• **Records from a collection**:
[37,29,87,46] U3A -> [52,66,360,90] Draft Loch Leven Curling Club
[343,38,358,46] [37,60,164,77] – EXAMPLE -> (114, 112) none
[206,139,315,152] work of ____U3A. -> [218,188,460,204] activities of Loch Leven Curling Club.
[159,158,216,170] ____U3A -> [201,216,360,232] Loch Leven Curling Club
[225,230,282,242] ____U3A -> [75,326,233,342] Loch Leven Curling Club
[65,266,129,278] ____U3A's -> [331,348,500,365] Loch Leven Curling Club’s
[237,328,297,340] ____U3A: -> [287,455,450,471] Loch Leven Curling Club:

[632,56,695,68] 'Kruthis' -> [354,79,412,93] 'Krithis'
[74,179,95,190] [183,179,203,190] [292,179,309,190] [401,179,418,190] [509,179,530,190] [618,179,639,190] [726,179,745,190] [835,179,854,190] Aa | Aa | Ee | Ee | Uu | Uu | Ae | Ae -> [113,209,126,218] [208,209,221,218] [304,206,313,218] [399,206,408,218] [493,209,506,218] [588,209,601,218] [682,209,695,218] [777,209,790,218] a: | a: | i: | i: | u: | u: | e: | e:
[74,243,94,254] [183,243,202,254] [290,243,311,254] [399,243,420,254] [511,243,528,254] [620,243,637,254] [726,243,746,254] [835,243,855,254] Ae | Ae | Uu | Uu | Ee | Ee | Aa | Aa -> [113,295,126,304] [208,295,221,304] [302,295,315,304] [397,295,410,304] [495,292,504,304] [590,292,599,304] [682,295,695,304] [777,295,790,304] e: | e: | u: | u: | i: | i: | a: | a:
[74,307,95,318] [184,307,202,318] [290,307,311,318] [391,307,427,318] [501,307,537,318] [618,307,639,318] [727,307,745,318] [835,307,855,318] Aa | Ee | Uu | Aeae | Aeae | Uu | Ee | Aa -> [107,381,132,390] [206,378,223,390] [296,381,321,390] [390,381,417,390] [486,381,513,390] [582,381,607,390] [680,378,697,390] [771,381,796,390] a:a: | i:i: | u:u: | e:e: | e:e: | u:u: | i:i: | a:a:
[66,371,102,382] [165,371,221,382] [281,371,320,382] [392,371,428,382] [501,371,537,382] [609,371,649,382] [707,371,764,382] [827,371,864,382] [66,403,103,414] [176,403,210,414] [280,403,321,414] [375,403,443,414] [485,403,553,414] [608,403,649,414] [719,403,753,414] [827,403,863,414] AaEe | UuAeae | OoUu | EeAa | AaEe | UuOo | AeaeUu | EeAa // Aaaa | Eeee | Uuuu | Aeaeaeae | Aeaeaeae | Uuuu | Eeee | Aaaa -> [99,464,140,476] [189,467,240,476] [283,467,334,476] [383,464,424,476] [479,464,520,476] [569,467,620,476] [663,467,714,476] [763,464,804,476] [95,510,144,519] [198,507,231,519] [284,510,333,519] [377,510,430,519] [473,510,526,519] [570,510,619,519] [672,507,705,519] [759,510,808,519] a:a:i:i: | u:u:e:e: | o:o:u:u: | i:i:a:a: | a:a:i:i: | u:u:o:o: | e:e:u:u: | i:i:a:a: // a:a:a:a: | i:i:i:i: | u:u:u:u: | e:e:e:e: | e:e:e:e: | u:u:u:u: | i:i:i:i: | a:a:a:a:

• **What to do**: Copy only this part of the entries above: the line with "[343,38,358,46] [37,60,164,77] –", the line with "[632,56,695,68] 'Kruthis' ->", and the lines between, all exactly as written.

• **Response**:
[343,38,358,46] [37,60,164,77] – EXAMPLE -> (114, 112) none
[206,139,315,152] work of ____U3A. -> [218,188,460,204] activities of Loch Leven Curling Club.
[159,158,216,170] ____U3A -> [201,216,360,232] Loch Leven Curling Club
[225,230,282,242] ____U3A -> [75,326,233,342] Loch Leven Curling Club
[65,266,129,278] ____U3A's -> [331,348,500,365] Loch Leven Curling Club’s
[237,328,297,340] ____U3A: -> [287,455,450,471] Loch Leven Curling Club:

[632,56,695,68] 'Kruthis' -> [354,79,412,93] 'Krithis'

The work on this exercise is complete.